Ce qui m'a frappée, c'est que l'écart entre les pratiques de management des grands groupes et celles des PME n'est pas justifié. Ces pratiques sont tout à fait applicables à plus petite échelle. Simplement, la plupart des dirigeant.e.s de PME managent par nécessité, sans jamais avoir considéré le management comme une technique à part entière. Personne ne le leur a appris. Manajoy est née de là : rendre ces pratiques accessibles, en les adaptant à la réalité des petites structures.
Quels sont les défis auxquels votre entreprise fait face ?
La visibilité est le défi principal et plus particulièrement ici au Canada. J'ai 18 ans d'expérience, mais construite principalement en France où j'ai un réseau solide. J'ai travaillé jusqu'ici essentiellement par recommandation, et mes clients français m'ont toutes et tous conservée après mon départ, ce qui est une belle preuve de confiance. Mais j'ai envie d'apporter de la valeur aux entrepreneur.e.s canadien.ne.s. Je vois un tissu économique très dynamique, des besoins réels, et j'aimerais contribuer à la vitalité économique de mon pays d'adoption. Pour l'instant, un réseau encore limité localement reste le frein principal à ce développement.

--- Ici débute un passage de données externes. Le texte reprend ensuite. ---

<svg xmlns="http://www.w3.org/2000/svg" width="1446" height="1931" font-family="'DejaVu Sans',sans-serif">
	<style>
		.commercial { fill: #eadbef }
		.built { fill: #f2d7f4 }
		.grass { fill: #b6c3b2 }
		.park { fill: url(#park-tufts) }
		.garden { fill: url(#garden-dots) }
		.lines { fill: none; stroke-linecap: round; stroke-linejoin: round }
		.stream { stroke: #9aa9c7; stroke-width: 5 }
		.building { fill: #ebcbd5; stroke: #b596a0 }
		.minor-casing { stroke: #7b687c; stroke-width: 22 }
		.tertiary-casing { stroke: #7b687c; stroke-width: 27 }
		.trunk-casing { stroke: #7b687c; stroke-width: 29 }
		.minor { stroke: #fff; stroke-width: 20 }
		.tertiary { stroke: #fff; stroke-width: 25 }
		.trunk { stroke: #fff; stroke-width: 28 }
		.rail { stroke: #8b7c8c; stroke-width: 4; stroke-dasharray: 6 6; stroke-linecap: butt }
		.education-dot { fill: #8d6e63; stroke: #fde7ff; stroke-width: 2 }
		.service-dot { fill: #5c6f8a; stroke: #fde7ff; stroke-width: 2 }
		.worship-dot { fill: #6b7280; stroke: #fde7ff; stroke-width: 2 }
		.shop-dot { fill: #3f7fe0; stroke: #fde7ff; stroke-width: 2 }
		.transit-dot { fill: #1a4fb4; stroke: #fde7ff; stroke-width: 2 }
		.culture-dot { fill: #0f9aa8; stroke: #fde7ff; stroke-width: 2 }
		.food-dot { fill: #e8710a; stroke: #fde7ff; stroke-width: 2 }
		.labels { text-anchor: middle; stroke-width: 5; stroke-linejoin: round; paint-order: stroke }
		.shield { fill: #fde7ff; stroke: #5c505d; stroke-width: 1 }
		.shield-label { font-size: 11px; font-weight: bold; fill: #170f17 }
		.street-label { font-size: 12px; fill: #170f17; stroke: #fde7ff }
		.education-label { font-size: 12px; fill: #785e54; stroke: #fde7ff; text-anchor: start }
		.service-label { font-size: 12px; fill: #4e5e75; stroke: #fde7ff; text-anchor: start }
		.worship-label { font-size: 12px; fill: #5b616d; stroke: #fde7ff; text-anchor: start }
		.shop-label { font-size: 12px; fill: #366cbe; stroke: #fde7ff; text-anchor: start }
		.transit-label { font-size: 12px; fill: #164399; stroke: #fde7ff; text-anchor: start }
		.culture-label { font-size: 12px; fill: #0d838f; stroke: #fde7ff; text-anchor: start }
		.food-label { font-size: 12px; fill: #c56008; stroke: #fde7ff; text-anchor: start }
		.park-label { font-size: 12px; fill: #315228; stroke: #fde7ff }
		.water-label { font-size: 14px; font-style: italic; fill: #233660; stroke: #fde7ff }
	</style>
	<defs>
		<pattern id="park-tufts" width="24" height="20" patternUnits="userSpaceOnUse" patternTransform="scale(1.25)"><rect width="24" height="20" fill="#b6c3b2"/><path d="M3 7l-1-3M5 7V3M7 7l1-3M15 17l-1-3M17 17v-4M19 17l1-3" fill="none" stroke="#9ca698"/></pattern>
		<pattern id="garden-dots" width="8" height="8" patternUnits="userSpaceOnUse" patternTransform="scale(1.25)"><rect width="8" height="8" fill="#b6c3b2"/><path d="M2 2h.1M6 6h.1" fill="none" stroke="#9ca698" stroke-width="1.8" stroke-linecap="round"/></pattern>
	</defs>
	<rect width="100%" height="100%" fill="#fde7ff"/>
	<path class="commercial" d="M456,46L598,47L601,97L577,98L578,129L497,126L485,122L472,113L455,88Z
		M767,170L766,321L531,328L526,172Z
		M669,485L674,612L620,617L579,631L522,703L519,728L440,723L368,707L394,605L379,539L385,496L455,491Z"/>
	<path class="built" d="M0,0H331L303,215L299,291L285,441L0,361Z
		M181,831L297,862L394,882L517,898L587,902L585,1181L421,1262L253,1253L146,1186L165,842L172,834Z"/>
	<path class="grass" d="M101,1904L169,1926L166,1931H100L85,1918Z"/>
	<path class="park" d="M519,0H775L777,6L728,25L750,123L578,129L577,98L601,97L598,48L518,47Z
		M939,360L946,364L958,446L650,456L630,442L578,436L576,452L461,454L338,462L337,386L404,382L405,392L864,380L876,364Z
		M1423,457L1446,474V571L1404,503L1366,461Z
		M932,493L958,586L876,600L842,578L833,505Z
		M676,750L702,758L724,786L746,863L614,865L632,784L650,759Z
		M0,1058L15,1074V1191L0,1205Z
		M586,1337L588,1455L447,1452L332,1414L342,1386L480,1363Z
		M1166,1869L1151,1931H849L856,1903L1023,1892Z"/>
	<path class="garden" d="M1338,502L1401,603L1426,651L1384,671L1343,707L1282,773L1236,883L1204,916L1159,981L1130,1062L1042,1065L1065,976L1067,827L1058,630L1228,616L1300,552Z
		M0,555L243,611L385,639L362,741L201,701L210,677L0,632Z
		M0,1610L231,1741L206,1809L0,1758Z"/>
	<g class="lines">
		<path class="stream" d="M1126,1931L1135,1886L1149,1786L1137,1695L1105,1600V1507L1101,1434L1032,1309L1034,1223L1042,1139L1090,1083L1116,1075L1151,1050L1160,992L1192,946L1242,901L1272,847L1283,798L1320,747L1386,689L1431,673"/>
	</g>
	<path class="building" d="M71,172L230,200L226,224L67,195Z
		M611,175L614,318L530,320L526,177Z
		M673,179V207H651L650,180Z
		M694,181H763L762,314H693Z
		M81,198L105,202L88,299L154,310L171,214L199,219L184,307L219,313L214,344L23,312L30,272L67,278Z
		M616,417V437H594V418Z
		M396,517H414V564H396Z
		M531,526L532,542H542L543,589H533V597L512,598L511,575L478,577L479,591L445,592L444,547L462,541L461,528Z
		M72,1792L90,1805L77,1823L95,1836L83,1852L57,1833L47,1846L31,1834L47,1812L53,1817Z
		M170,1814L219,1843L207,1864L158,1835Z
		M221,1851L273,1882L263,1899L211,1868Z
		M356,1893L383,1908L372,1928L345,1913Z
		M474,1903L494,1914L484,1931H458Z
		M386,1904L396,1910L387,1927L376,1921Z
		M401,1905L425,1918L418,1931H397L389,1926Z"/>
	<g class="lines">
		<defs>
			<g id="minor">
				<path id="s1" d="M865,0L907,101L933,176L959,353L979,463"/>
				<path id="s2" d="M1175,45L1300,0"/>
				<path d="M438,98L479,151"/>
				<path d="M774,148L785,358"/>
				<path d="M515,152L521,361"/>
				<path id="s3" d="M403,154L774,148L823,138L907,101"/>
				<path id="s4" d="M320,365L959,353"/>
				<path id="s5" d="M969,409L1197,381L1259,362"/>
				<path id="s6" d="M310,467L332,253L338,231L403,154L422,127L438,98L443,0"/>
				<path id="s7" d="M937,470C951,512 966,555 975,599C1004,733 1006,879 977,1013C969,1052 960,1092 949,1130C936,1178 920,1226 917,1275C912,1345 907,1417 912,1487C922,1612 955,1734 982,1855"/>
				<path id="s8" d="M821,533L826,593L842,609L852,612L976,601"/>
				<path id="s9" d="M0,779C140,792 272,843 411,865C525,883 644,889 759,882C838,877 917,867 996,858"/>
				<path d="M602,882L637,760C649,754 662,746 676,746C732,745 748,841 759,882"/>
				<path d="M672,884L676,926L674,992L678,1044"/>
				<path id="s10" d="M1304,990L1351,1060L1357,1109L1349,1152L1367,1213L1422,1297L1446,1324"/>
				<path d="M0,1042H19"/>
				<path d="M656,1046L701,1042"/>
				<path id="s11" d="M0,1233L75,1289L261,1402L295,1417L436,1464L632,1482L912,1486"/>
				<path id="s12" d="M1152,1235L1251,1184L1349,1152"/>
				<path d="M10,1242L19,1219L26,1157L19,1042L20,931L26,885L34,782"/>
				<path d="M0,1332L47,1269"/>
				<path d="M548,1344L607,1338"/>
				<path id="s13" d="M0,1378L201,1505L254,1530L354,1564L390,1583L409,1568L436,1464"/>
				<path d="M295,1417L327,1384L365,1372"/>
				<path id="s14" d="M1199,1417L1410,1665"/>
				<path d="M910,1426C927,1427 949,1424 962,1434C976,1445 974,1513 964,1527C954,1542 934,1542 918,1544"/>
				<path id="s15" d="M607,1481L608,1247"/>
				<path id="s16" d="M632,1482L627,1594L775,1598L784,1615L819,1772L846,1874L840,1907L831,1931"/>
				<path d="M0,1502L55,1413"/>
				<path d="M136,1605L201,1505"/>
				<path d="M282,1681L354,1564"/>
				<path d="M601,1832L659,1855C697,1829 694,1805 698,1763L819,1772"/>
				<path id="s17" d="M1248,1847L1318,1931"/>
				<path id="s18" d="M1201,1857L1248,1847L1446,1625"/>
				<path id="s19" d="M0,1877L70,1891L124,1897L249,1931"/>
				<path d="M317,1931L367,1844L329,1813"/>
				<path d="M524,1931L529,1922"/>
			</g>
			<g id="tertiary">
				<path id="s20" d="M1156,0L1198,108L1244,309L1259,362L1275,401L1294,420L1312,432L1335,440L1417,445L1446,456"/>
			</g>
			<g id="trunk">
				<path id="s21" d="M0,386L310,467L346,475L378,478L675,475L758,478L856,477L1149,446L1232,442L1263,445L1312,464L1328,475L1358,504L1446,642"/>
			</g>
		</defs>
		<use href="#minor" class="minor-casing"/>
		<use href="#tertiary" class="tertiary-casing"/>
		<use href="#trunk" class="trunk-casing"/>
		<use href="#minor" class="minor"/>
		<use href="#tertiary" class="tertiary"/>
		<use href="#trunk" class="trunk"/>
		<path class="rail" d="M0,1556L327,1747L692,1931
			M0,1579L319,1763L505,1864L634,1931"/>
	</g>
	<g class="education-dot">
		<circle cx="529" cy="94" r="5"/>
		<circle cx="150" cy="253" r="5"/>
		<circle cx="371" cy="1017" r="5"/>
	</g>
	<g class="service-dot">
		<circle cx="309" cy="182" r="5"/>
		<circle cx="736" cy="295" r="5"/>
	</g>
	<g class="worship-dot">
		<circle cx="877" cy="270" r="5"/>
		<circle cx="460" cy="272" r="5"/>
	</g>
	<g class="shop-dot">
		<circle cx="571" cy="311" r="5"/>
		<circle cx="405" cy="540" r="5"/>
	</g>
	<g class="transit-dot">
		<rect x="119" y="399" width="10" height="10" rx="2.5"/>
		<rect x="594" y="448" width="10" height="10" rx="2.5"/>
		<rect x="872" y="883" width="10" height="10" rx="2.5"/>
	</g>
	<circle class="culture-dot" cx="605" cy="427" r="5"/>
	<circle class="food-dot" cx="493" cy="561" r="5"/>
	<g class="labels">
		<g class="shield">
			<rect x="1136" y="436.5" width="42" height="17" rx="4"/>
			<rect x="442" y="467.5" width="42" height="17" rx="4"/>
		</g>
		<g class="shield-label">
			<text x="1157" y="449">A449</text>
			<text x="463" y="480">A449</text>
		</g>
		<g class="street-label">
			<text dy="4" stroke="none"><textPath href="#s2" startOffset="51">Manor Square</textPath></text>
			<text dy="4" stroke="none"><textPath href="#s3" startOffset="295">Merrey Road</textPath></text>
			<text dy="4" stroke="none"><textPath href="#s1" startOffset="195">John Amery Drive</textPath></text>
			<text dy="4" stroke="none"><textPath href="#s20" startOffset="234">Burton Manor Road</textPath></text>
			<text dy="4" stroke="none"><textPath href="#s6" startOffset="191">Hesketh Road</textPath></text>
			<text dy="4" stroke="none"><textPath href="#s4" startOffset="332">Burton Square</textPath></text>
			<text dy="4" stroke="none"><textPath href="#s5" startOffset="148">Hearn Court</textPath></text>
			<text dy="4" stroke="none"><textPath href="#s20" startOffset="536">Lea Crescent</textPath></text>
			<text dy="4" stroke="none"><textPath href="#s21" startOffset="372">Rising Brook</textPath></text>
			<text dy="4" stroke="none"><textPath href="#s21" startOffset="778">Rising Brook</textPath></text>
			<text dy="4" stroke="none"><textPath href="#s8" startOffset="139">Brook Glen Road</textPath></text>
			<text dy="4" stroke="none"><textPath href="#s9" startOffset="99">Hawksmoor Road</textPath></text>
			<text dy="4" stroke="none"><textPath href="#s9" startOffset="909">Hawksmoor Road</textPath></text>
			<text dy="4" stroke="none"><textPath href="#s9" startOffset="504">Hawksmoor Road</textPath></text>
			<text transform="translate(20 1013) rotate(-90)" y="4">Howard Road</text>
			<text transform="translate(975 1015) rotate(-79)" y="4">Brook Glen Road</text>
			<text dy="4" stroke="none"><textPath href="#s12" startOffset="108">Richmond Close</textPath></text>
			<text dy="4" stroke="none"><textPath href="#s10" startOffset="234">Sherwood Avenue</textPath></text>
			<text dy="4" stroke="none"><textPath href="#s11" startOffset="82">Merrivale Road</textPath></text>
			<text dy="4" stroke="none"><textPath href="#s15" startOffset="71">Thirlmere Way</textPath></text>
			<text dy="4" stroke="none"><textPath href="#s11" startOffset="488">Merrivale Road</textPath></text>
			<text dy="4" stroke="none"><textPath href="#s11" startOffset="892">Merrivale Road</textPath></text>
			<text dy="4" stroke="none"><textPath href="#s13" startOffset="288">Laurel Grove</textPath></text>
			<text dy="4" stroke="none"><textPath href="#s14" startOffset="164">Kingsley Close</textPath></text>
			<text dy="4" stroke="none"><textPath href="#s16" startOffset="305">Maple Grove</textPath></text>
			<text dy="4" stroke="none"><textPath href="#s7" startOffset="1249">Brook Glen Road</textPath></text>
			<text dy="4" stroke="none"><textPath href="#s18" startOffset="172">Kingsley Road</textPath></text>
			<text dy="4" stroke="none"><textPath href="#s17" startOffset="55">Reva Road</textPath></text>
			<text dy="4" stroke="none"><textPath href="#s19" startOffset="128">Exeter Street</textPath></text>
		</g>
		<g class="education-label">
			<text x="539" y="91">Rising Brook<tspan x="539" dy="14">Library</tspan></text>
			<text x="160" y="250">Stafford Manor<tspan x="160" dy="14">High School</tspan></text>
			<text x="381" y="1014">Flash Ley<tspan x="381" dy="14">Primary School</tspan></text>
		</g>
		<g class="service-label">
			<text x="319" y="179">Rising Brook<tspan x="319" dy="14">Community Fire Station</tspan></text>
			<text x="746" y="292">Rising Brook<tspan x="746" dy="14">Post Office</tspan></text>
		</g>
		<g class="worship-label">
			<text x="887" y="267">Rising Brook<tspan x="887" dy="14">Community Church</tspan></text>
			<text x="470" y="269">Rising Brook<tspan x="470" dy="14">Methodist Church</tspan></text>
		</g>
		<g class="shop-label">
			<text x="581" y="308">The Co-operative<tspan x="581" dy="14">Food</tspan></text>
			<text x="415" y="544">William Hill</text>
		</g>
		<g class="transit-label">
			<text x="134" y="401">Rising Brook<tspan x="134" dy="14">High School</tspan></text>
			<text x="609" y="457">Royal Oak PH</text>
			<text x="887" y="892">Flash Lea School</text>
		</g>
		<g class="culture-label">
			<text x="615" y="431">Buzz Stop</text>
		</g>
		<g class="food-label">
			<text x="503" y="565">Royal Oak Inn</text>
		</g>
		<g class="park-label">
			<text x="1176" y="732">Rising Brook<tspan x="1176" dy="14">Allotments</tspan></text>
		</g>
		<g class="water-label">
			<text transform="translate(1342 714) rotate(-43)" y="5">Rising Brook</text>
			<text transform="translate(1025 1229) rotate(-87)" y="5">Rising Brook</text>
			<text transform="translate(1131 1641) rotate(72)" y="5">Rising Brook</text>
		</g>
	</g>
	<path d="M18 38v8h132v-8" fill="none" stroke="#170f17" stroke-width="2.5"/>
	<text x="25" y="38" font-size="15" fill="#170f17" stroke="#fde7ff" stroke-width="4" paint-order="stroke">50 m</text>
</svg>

Quels conseils donneriez-vous à un.e entrepreneur.e ?
Parler le plus tôt possible à ses prospects et rester flexible. Au départ, j'avais en tête de proposer une offre la plus standardisée possible. C'est en écoutant les dirigeant.e.s de PME que j'ai compris que chaque situation était unique et qu'il y avait une vraie valeur à co-construire les bons processus. C'est ainsi qu'est née mon offre signature : un audit d'abord, puis la création de processus spécifiques à l'entreprise, et enfin la formation sur ces processus. La satisfaction est sans commune mesure. Mon conseil : écouter, rencontrer, et toujours chercher à résoudre les problèmes les plus aigus de ses client.e.s.
Selon vous, être francophone dans le monde entrepreneurial est-ce une force ?
Oui, clairement. Être francophone et bilingue, c'est une force. La francophonie crée une proximité immédiate, une façon de se comprendre qui va au-delà de la langue. Dans un contexte entrepreneurial souvent anglophone, appartenir à une communauté francophone, c'est partager des références culturelles et une certaine façon d'aborder les relations professionnelles. C'est un ancrage qui facilite la confiance, et la confiance est à la base de tout accompagnement qui fonctionne.
Que recherchez-vous via notre plateforme ? Quels sont vos besoins pour continuer à développer votre entreprise ?
Je cherche à développer la visibilité de Manajoy auprès de dirigeant.e.s francophones de PME, et à construire des relations avec des partenaires qui partagent les mêmes valeurs. La Fédération des gens d'affaires francophones de l'Ontario représente aussi une opportunité de rencontrer des client.e.s potentiel.le.s dans un contexte de confiance, là où les échanges sont plus directs et les besoins mieux compris. C'est ce type de réseau ancré et engagé qui fait la différence quand on développe une activité d'accompagnement.
À quoi ressemble votre collaboration idéale ? (Clients et partenaires idéaux)
Le client idéal de Manajoy est un dirigeant de PME qui sent que son équipe pourrait faire mieux, et qui est prêt à investir pour gagner en performance et en sérénité. Quelqu'un qui veut que son organisation avance sans que tout repose sur lui. Du côté des partenaires, je recherche des acteurs qui gravitent autour des mêmes dirigeants : experts-comptables, coachs d'affaires, recruteurs, conseillers en stratégie. Des collaborations fondées sur la confiance mutuelle, où l'on se réfère naturellement les uns aux autres.